Continue the forum post on evidence for the biblical Exodus from the point where it stops.
[[ Selected passage, beginning ]]
Re: What is the Exodus?
BUT, the question of the thread is: Would confirmation of the "Biblical Exodus" add any support for God? Since part one must be true for each part two to be true, then proving part one makes part two a possibility at the very least; I'd say, then, that confirming the Biblical Exodus (the references to God excluded) would 'add support for God', at least the God of the Exodus. Proving something possible that wasn't thought possible before, I think, is a way of adding support, even if just a little.
Maybe so, but how could we ever hope to identify such evidence? Let's assume the biblical Exodus was real. 4000+- years of weathering, nomadic tribes, marauding armies (ancient and modern) would hopelessly obliterate any signs and contaminate anything that would have remained.
Tents, poles, rope, clothing, anything of an organic nature could be expected to wither away after all this time, even in a desert. Pottery shards and metallurgy would be good ones if it wasn't for the fact that the Israelites were not the only wanderers of the Sinai. The Bedouin had criss-crossed every inch of the area for hundreds of years either side of the various proposed Exodus time-lines leaving their own scatterings of pottery and other debris. Can anyone tell the difference between a shard of an Israelite pot made of the desert clays and a Bedouin shard of the same source and age? Can the mostly disintegrated remains of a tent pole be identified as Israelite vs Bedouin?
[[ Selected passage, end ]]
[[ Material provided, beginning ]]
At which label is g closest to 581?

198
[[ Material provided, end ]]
→ **Answer**
I wouldn't think a wandering mass of 2 million would stop wandering long enough to erect much in the way of stone structures that might endure the ensuing ages. I would think we would have found such settlements by now, which would, in themselves, put the question of the biblical rendition of the Exodus in doubt anyway, so that's a non-starter.
The Israelites stayed for one year at Mt. Sinai before they pissed-off Moses, which pissed-off God, and thus ensued the 40 years of wandering. This might be a good place to erect some stone structures that could have survived 4000 years. Problem here is that the A'raab, the cultural forerunners of the Arabs, were in the same area doing just that at several sites at the same time. The remains are collapsed dry-laid stone walls ravaged by millennia. There's more than one of them. If one such wall were Israelite at some disputed Mt. Sinai site, no one can tell.
So if the Exodus wandering is true all the evidence has been either obliterated or contaminated by other peoples' activity to the point where nothing remains.
There is no evidence other than the one story that any such Exodus wandering was a reality.
Join this with two other facts:
Egyptian artifacts, which document everything from conquests and lovers' trysts to household shopping lists, say not one word about the most devastating series of plagues in quick succession to ever befall the kingdom.
The supposed Israelite population involved some 600,000 armed men thus having nothing to fear from an Egyptian army known at the time to be 1/30th this size.
The Exodus did not happen as the bible rendered.
Now, on to the OP.
But the key question is that even if we're able to reach some rough agreements about dates, events, travel routes, number of people, how does one get from "the Exodus happened" to "God exists"?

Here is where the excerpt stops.